I suggest taking the audio guide, which is included in your entrance ticket, to get to know this legendary artist a little bit better.
Insider’s Tip: Don’t forget about the basement of the Picasso Museum. There's no art here, but there are some pretty fascinating ancient ruins.
6. Gibralfaro Castle
Located on a steep hill near Malaga's city center, Gibralfaro Castle promises spectacular views. The Moors built the castle for defensive purposes—hence its prime location—and today you can enjoy the scenery from the high defensive walls as you walk around them.
If you want to imagine the castle in its full former glory, in the middle of the fortress you'll find a small museum with weapons and armor that the soldiers used on the battlefield.
The entry fee is just €3.50—or you can buy a combined ticket for the Alcazaba and Gibralfaro Castle for €5.50 (saving you €1.50).
Insider’s Tip: As you walk up to Gibralfaro, you'll come across an amazing viewpoint. Don’t forget to take a little break to snap some great pictures.
7. Plaza de la Constitución
Malaga's heart lies in Plaza de la Constitución, a beautiful square surrounded by grand buildings and palm trees.
At the edge of this central square you'll see huge newspapers printed directly into the ground. These are copies of the papers that were printed on the first day of the Spanish democracy—and the reason why it's called "Constitution Square" today.
8. Malaga Park
If you want to relax and cool off a bit, head for the Parque de Malaga. This beautiful little green space runs right along the harbor for 300 meters. It's home to plants and trees from all over the world—basically a free botanical garden!
There are lots of fountains, statues, and benches where you can sit down and relax, making it the perfect place to chill out on a hot summer day.
Read More: 10 Days in Malaga
9. Muelle Uno
Malaga is a quickly evolving city, and in 2011 its port area was rejuvenated with the creation of Muelle Uno. Here you can shop at one of the many hip stores, sit down at a great restaurant, or simply enjoy the view from the other side of the city center.
If art is your calling, Malaga’s Centre Pompidou is located nearby, with its brightly colored exterior bringing even more personality to this modern part of town.
10. La Malagueta Beach
No trip to the Costa del Sol would be complete without visiting the beach, but you don't have to go far to find it.
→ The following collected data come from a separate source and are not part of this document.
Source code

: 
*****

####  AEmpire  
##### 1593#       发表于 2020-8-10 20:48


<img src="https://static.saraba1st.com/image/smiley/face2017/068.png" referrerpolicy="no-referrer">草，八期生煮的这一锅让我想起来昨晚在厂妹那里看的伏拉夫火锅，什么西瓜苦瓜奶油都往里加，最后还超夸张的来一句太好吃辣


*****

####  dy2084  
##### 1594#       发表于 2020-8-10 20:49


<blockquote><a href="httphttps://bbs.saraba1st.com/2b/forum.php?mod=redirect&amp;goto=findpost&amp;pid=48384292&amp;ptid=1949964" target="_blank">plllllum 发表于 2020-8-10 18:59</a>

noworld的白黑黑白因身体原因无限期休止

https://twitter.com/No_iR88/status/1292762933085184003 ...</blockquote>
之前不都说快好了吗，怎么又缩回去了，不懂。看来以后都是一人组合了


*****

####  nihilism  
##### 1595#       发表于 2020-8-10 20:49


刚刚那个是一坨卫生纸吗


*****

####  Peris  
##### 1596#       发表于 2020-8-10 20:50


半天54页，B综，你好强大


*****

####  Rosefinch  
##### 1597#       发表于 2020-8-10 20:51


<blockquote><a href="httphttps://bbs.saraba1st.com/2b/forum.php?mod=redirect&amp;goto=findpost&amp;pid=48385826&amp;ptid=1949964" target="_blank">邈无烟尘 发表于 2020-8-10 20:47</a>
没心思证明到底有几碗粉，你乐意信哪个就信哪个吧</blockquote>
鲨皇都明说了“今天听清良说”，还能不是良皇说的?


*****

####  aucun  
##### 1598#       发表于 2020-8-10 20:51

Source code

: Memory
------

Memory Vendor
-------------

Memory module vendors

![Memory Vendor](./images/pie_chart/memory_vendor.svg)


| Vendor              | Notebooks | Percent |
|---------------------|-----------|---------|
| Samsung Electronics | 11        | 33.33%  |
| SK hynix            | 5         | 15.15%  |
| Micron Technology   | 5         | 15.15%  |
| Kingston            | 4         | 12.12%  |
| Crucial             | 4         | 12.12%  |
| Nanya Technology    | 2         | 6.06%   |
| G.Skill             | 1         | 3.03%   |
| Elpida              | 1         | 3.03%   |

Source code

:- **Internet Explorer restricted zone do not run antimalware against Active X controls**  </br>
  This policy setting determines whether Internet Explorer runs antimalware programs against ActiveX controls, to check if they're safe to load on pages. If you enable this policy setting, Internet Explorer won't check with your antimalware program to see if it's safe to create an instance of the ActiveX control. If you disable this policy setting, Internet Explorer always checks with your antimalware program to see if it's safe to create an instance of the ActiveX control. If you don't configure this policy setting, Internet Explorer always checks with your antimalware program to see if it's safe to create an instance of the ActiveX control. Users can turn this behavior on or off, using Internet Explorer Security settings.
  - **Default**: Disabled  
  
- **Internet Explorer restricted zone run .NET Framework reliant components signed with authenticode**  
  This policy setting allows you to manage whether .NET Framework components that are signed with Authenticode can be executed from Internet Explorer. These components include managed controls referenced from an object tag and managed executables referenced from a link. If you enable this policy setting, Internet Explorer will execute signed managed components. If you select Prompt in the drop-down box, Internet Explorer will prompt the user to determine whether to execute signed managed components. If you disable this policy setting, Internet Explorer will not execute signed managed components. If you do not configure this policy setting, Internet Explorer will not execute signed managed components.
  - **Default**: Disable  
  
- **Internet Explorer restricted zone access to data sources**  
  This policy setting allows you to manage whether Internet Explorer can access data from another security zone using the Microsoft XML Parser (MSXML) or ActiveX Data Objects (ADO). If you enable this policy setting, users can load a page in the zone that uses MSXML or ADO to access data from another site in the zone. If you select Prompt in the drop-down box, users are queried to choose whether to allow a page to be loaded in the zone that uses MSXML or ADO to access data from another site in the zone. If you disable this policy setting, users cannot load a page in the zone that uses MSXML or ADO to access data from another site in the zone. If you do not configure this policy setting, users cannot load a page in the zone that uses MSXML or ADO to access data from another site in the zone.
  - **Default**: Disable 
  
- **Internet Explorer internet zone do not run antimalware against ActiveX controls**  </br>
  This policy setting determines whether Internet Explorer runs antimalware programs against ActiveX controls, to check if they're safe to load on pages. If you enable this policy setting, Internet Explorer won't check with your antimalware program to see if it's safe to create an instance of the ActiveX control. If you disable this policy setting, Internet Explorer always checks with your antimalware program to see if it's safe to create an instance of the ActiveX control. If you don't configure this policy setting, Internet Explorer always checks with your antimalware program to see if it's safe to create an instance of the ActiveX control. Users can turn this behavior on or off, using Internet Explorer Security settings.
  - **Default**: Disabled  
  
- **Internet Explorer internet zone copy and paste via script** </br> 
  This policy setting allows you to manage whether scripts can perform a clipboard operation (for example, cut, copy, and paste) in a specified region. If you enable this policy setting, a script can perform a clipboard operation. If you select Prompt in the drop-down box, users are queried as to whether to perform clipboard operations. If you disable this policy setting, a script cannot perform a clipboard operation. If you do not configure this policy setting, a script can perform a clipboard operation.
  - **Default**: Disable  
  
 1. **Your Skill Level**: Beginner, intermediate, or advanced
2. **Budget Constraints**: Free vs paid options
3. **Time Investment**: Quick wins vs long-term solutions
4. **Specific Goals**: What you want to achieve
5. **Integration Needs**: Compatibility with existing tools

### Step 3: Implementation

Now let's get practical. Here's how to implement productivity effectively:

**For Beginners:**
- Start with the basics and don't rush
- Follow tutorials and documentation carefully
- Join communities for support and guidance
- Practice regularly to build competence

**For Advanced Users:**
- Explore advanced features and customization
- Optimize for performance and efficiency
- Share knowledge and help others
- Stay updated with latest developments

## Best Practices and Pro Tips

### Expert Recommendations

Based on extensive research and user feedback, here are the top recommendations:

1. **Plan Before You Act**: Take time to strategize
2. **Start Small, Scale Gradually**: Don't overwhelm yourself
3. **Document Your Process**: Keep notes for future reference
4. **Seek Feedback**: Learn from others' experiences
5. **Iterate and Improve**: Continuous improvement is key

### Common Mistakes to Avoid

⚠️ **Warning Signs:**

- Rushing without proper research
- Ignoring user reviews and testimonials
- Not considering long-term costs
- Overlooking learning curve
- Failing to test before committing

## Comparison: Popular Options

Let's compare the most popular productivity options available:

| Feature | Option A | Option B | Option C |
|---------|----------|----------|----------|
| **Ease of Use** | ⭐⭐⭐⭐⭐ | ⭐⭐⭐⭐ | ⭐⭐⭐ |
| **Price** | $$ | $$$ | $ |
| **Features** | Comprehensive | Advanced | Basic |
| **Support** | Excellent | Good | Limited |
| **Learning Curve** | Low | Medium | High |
And with 330 days of sun every year, Malaga is the perfect destination for sunbathing, swimming, or simply taking a walk.
Head down to Playa de la Malagueta, where you'll find chiringuitos (beach bars and restaurants) where you can have a drink or a bite to eat while taking in the breezy sea air.
See Also: The ultimate guide to the best beaches in Malaga (and beyond!)
Things to See in Malaga FAQs
Malaga's biggest claim to fame is probably Pablo Picasso, who was born here in 1881. The Picasso Museum is one of the best things to see in Malaga, allowing you to get to know the artist and his many masterpieces. You can also visit his birth house in Plaza de la Merced.
Calle Larios is the most famous shopping street in Malaga. This wide pedestrian avenue is lined with shops and always full of life. It's also within easy walking distance of many of the city's top sights, thanks to its location in the historic center.
There are so many places to go in Malaga, from the historic cathedral, grand Alcazaba, and imposing Gibralfaro Castle to the modern Muelle Uno, peaceful Malaga Park, and iconic beach of La Malagueta. I suggest choosing a few of the top things to see, depending on your interests, and designing your itinerary around them.